◆ **BLOC DE TEXTE**:
►

Quelques astuces avec screen:

"Je veux envoyer CTRL+A dans mon screen, par exemple pour aller en début de ligne dans mon shell et ça marche pas  :Crying or Very sad:  "

Arrête de pleurer, c'est normal: CTRL+A c'est la manière de parler à screen par défaut (on peux changer ce réglage): tout ce qui commence par CTRL+A suivie d'une lettre c'est pour screen, pas pour ce qu'il y a derrière. pour envoyer un CTRL+A à l'appli qui est derrière il faut faire CTRL+A puis A

Donc pour revenir en début de ligne c'est CTRL+A puis A

"J'ai fait deux screen imbriquées les uns dans les autres:

screen -S a

puis dans le nouveau shell:

Screen -S b

là je veux détacher b, mais quand je fais CRTL+A puis D ça détache a" [EDIT]erreur corigée[/EDIT]

pense avec ta tête et pas avec tes mains: tu fais CTRL+A puis A puis D comme ça tu dis au screen a d'envoyer la séquence de touches CRTL+A au screen b et quand tu tapes D qui n'est pas destiné au screen a, c'est envoyé au screen b qui soudain viens de comprends qu'on lui a envoyé une séquance de touches CRTL+A puis D et hop il se détache.

Il est gentil ce b, non ?

"screen c'est nul quand je prends l'ascenseur de mon xterm et que je remonte je ne vois pas ce qu'il y avait avant"

non d'abord screen c'est pas nul, ensuite on peux remonter voir l'hisotrique dans le screen:

il faut taper

CTRL+A puis ESC

là on est en mode défilement: les touches flécheés ainsi que CTRL+B et CTRL+F permettent de se déplacer (pendant ce temps l'entrée/sortie de ce qui est lancé est bloquée). pour sortir de là retaper sur ESC

"dans screen mon shell me met un '-- Bell,Bell!! --' au lieu de me faire un bip sonore"

◄

◆ **DONNÉES ENREGISTRÉES**:
►

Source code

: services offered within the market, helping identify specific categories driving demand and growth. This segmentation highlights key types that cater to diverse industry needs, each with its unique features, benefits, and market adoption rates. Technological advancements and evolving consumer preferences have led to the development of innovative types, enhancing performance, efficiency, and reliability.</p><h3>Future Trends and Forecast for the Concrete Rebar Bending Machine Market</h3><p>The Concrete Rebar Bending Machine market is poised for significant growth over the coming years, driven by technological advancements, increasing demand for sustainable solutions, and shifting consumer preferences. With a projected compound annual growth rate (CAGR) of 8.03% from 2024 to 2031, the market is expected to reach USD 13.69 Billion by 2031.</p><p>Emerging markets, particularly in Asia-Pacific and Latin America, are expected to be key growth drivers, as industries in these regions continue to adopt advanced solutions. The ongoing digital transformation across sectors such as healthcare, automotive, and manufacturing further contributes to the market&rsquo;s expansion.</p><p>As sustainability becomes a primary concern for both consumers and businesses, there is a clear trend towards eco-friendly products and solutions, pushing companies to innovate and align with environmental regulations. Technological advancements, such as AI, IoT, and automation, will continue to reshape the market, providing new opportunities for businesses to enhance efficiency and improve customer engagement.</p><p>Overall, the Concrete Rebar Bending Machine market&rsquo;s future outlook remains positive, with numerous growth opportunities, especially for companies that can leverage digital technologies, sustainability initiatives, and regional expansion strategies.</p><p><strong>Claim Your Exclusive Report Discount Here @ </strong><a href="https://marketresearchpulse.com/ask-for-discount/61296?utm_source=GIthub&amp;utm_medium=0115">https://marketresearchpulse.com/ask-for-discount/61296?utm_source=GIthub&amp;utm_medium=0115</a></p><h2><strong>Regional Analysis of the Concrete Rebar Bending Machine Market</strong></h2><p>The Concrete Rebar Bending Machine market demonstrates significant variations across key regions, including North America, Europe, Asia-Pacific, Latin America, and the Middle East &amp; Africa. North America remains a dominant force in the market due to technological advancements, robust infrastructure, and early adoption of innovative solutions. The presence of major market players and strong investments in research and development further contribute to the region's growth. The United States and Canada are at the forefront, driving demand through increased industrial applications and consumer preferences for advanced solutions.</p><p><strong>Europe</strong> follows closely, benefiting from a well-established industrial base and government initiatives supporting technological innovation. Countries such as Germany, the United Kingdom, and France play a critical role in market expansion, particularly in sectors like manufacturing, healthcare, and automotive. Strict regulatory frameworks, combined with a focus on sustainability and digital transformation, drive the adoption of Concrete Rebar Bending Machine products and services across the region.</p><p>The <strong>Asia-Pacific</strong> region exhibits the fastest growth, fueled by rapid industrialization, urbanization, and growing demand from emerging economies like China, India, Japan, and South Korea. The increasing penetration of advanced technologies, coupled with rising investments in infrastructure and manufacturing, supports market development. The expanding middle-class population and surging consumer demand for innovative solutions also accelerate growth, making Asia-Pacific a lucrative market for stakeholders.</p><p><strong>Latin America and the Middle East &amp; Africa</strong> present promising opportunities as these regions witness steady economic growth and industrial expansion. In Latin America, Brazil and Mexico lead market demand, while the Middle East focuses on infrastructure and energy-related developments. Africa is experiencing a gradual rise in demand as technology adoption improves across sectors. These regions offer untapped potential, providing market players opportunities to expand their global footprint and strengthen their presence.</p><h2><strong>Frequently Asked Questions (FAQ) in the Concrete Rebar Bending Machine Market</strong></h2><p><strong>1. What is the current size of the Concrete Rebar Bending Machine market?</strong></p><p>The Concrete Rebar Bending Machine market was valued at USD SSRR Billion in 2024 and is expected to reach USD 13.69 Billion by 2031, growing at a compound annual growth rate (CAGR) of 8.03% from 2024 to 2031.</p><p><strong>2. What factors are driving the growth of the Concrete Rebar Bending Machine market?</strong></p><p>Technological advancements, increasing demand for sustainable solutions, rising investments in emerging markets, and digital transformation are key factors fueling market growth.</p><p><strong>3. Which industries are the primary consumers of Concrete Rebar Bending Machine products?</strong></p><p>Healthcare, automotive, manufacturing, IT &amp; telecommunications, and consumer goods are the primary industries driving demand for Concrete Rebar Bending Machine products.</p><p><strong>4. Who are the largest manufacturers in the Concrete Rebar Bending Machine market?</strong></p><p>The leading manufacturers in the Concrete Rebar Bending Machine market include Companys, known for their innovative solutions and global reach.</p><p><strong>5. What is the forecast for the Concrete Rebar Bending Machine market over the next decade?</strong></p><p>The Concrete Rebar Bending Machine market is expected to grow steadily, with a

◄

◆ **CONSIGNE ÉCRITE 1**: D'après le texte sur screen, quelle combinaison de touches faut-il taper pour passer en mode défilement ?
◆ **CONSIGNE ÉCRITE 2**: Recopiez le passage du texte sur screen compris entre « là je veux détacher » et « il se détache. », bornes incluses.

◆ **CORRIGÉ 1**: CTRL+A puis ESC.

◆ **CORRIGÉ 2**:
là je veux détacher b, mais quand je fais CRTL+A puis D ça détache a" [EDIT]erreur corigée[/EDIT]

pense avec ta tête et pas avec tes mains: tu fais CTRL+A puis A puis D comme ça tu dis au screen a d'envoyer la séquence de touches CRTL+A au screen b et quand tu tapes D qui n'est pas destiné au screen a, c'est envoyé au screen b qui soudain viens de comprends qu'on lui a envoyé une séquance de touches CRTL+A puis D et hop il se détache.